Uplifers olarak medya sponsoru olduğumuz BaliSpirit Festivali hakkında merak ettiğiniz her şeyi yazımızda bulabilirsiniz.

BaliSpirit Festival – www.urphotography.net

Ubud kendi başına sanatçılar, eğitmenler ve müzisyenler için spiritüellik sevgisini, öğretileri ve benzersiz performanslarıyla hareketin iyileştirici gücünü paylaştıkları bir destinasyon. BaliSpirit Festival her yıl sesin, şifanın ve hareketin simyasını taşıyan dünya çapından yetenekleri ağırlıyor. Sadece dans veya şarkı performansı sergilemenin ötesinde, kendi kültürlerinden, kalplerinden gelen mesajları ve dünyaya sundukları benzersiz katkıyı paylaşıyorlar.

BaliSpirit Festival kişisel ve dünyevi düzeyde tecrübe, bağ kurma ve şifalanma cenneti. Böylelikle derinden bir dönüşüm gerçekleştirmek mümkün. Dünyanın en bilinen eğitmenleri, düzenledikleri atölyelerde kendi bilgilerini paylaşarak içsel uyum, denge ve kolektif refah için yeni yollar sunuyor. Böylelikle kalpten kalbe bağlantıların naifliğine geri dönebilir, yeni dostluklar kurabilir, yeni fikirleri kucaklayabilir ve dengenin gerçekten ne anlama geldiğini somut olarak hissedebilirsiniz.

BaliSpirit Festival – www.urphotography.net

Taptaze bir şekilde enerji depolayarak, yeryüzü ve cennetleriyle bağ kurarak daha sağlıklı, canlı, yenilenmiş ve dengeli bir dünya yaratan yeni bir gerçekliğin parçası haline gelebilirsiniz.

Deneyim

BaliSpirit Festival’a katılmak, eskiyi geride bırakmak ve yeni olanı davet etmek anlamına gelir. İster tek başınıza seyahat edin, ister arkadaşlarınızla birlikte olun, sadece çeşitli spiritüel ve yogik disiplinden gelen 100’den fazla uluslararası sunumu deneyimlemekle kalmaz, aynı zamanda festivale katılan herkesle derin bir bağ kurabilirsiniz. Benzer düşüncelere sahip olan kişilerle sarılmak, gülümsemek festival deneyiminin ortak bir parçasıdır; bu deneyime katılmak ve samimi bir şekilde kendinizi ifade etmek gibi.

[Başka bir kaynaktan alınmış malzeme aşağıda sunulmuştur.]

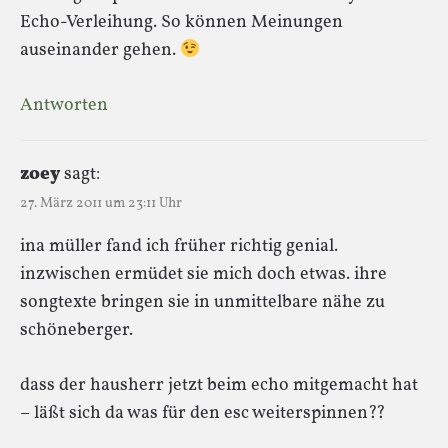
Echo-Verleihung. So können Meinungen
auseinander gehen.
Antworten
zoey
sagt:
27. März 2011 um 23:11 Uhr
ina müller fand ich früher richtig genial.
inzwischen ermüdet sie mich doch etwas. ihre
songtexte bringen sie in unmittelbare nähe zu
schöneberger.
dass der hausherr jetzt beim echo mitgemacht hat
– läßt sich da was für den esc weiterspinnen??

BaliSpirit Festival – www.urphotography.net

Çünkü festivalin asıl amacı şudur: Dünyanın dört bir yanındaki harika insanları bir araya getirmek, Bali’nin büyüsünü ortaya çıkarmak, unutulmaz deneyimler yaratmak ve dönüşümün kolay, eğlenceli, zahmetsiz bir şekilde gerçekleşmesi için yer açmak! Denge, birlikte katılarak başlar.

Jivamukti Yoga, Ashtanga, Vinyasa, Hatha veya Kundalini’ye veya Şamanik Akış Yogası, Kahkaha Yogası, Kakao Törenleri, Ses Banyosu veya Ekstatik Dans gibi daha eklektik atölyelerden birine katılın, bedeninizi tamamen yepyeni bir şekilde başkalarıyla iç içe hareket ettirmek için duyulan sevgiyi yeniden keşfedeceğinizden emin olun!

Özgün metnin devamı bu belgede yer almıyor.